*** MATERIAL TO PROCESS Section Begins ***

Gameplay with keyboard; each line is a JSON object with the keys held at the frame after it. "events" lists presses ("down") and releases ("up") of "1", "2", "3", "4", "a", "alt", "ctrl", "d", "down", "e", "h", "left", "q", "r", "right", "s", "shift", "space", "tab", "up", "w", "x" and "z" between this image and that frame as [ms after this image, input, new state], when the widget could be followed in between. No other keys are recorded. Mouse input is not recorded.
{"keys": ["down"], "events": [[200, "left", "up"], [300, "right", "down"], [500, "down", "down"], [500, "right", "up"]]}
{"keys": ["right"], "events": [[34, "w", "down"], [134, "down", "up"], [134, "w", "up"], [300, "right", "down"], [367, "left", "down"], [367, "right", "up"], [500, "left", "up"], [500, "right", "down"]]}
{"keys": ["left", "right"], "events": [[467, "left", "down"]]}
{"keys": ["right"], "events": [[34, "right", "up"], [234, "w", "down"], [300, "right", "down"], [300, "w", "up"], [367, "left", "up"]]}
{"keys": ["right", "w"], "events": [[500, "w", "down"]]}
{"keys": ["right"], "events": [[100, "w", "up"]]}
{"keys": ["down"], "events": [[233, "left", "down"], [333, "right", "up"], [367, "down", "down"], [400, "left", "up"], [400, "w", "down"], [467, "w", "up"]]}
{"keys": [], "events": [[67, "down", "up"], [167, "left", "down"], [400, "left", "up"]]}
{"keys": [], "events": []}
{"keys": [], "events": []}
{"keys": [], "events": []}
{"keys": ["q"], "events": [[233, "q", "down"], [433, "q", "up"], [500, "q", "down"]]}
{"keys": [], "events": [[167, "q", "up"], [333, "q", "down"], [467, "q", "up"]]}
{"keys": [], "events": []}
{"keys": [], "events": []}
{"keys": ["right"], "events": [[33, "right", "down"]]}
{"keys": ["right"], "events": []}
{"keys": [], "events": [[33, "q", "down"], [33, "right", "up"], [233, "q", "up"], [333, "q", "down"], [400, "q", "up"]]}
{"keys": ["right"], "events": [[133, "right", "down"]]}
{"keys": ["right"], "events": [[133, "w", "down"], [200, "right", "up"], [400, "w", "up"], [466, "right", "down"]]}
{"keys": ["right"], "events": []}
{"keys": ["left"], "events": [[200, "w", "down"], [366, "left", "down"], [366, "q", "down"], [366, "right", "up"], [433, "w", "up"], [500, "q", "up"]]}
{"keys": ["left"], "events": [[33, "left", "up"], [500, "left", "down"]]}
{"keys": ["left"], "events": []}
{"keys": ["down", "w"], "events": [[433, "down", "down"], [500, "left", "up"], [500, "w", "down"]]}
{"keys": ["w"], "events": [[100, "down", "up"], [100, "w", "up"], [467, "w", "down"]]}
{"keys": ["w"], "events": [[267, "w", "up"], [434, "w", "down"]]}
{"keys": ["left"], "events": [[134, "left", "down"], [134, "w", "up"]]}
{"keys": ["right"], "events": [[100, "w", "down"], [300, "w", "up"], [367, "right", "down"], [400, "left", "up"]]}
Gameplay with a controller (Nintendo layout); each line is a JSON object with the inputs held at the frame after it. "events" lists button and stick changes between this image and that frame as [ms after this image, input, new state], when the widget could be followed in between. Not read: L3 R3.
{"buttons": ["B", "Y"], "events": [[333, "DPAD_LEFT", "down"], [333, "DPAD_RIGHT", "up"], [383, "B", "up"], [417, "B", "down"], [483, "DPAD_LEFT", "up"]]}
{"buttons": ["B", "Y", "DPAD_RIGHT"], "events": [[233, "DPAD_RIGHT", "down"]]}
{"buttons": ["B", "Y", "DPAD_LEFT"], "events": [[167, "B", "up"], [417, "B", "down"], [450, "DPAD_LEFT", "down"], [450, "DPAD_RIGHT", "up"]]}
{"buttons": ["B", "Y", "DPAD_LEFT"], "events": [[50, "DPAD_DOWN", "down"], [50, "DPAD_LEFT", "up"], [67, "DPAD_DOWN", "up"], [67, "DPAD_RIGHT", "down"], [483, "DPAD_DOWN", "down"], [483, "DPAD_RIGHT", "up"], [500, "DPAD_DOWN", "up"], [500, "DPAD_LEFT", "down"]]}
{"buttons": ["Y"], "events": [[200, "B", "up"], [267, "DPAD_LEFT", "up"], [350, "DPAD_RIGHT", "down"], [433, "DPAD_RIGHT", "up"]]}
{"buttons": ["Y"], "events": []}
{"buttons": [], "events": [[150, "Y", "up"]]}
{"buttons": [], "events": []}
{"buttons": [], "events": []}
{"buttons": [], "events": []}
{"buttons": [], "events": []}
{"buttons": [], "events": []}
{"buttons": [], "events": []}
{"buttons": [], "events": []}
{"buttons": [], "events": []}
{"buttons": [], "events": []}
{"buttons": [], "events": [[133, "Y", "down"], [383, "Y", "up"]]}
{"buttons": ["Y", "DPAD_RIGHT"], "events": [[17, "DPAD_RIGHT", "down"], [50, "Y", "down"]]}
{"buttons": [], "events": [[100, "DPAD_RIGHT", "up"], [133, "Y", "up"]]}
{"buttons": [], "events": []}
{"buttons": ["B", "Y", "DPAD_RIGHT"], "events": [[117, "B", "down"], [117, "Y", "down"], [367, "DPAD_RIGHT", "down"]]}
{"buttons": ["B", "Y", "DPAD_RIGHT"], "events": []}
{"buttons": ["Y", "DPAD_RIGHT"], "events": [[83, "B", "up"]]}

*** MATERIAL TO PROCESS Section Ends ***

EXERCISE:
The data above is to be returned exactly, with nothing altered.

YOUR SOLUTION:
Gameplay with keyboard; each line is a JSON object with the keys held at the frame after it. "events" lists presses ("down") and releases ("up") of "1", "2", "3", "4", "a", "alt", "ctrl", "d", "down", "e", "h", "left", "q", "r", "right", "s", "shift", "space", "tab", "up", "w", "x" and "z" between this image and that frame as [ms after this image, input, new state], when the widget could be followed in between. No other keys are recorded. Mouse input is not recorded.
{"keys": ["down"], "events": [[200, "left", "up"], [300, "right", "down"], [500, "down", "down"], [500, "right", "up"]]}
{"keys": ["right"], "events": [[34, "w", "down"], [134, "down", "up"], [134, "w", "up"], [300, "right", "down"], [367, "left", "down"], [367, "right", "up"], [500, "left", "up"], [500, "right", "down"]]}
{"keys": ["left", "right"], "events": [[467, "left", "down"]]}
{"keys": ["right"], "events": [[34, "right", "up"], [234, "w", "down"], [300, "right", "down"], [300, "w", "up"], [367, "left", "up"]]}
{"keys": ["right", "w"], "events": [[500, "w", "down"]]}
{"keys": ["right"], "events": [[100, "w", "up"]]}
{"keys": ["down"], "events": [[233, "left", "down"], [333, "right", "up"], [367, "down", "down"], [400, "left", "up"], [400, "w", "down"], [467, "w", "up"]]}
{"keys": [], "events": [[67, "down", "up"], [167, "left", "down"], [400, "left", "up"]]}
{"keys": [], "events": []}
{"keys": [], "events": []}
{"keys": [], "events": []}
{"keys": ["q"], "events": [[233, "q", "down"], [433, "q", "up"], [500, "q", "down"]]}
{"keys": [], "events": [[167, "q", "up"], [333, "q", "down"], [467, "q", "up"]]}
{"keys": [], "events": []}
{"keys": [], "events": []}
{"keys": ["right"], "events": [[33, "right", "down"]]}
{"keys": ["right"], "events": []}
{"keys": [], "events": [[33, "q", "down"], [33, "right", "up"], [233, "q", "up"], [333, "q", "down"], [400, "q", "up"]]}
{"keys": ["right"], "events": [[133, "right", "down"]]}
{"keys": ["right"], "events": [[133, "w", "down"], [200, "right", "up"], [400, "w", "up"], [466, "right", "down"]]}
{"keys": ["right"], "events": []}
{"keys": ["left"], "events": [[200, "w", "down"], [366, "left", "down"], [366, "q", "down"], [366, "right", "up"], [433, "w", "up"], [500, "q", "up"]]}
{"keys": ["left"], "events": [[33, "left", "up"], [500, "left", "down"]]}
{"keys": ["left"], "events": []}
{"keys": ["down", "w"], "events": [[433, "down", "down"], [500, "left", "up"], [500, "w", "down"]]}
{"keys": ["w"], "events": [[100, "down", "up"], [100, "w", "up"], [467, "w", "down"]]}
{"keys": ["w"], "events": [[267, "w", "up"], [434, "w", "down"]]}
{"keys": ["left"], "events": [[134, "left", "down"], [134, "w", "up"]]}
{"keys": ["right"], "events": [[100, "w", "down"], [300, "w", "up"], [367, "right", "down"], [400, "left", "up"]]}
Gameplay with a controller (Nintendo layout); each line is a JSON object with the inputs held at the frame after it. "events" lists button and stick changes between this image and that frame as [ms after this image, input, new state], when the widget could be followed in between. Not read: L3 R3.
{"buttons": ["B", "Y"], "events": [[333, "DPAD_LEFT", "down"], [333, "DPAD_RIGHT", "up"], [383, "B", "up"], [417, "B", "down"], [483, "DPAD_LEFT", "up"]]}
{"buttons": ["B", "Y", "DPAD_RIGHT"], "events": [[233, "DPAD_RIGHT", "down"]]}
{"buttons": ["B", "Y", "DPAD_LEFT"], "events": [[167, "B", "up"], [417, "B", "down"], [450, "DPAD_LEFT", "down"], [450, "DPAD_RIGHT", "up"]]}
{"buttons": ["B", "Y", "DPAD_LEFT"], "events": [[50, "DPAD_DOWN", "down"], [50, "DPAD_LEFT", "up"], [67, "DPAD_DOWN", "up"], [67, "DPAD_RIGHT", "down"], [483, "DPAD_DOWN", "down"], [483, "DPAD_RIGHT", "up"], [500, "DPAD_DOWN", "up"], [500, "DPAD_LEFT", "down"]]}
{"buttons": ["Y"], "events": [[200, "B", "up"], [267, "DPAD_LEFT", "up"], [350, "DPAD_RIGHT", "down"], [433, "DPAD_RIGHT", "up"]]}
{"buttons": ["Y"], "events": []}
{"buttons": [], "events": [[150, "Y", "up"]]}
{"buttons": [], "events": []}
{"buttons": [], "events": []}
{"buttons": [], "events": []}
{"buttons": [], "events": []}
{"buttons": [], "events": []}
{"buttons": [], "events": []}
{"buttons": [], "events": []}
{"buttons": [], "events": []}
{"buttons": [], "events": []}
{"buttons": [], "events": [[133, "Y", "down"], [383, "Y", "up"]]}
{"buttons": ["Y", "DPAD_RIGHT"], "events": [[17, "DPAD_RIGHT", "down"], [50, "Y", "down"]]}
{"buttons": [], "events": [[100, "DPAD_RIGHT", "up"], [133, "Y", "up"]]}
{"buttons": [], "events": []}
{"buttons": ["B", "Y", "DPAD_RIGHT"], "events": [[117, "B", "down"], [117, "Y", "down"], [367, "DPAD_RIGHT", "down"]]}
{"buttons": ["B", "Y", "DPAD_RIGHT"], "events": []}
{"buttons": ["Y", "DPAD_RIGHT"], "events": [[83, "B", "up"]]}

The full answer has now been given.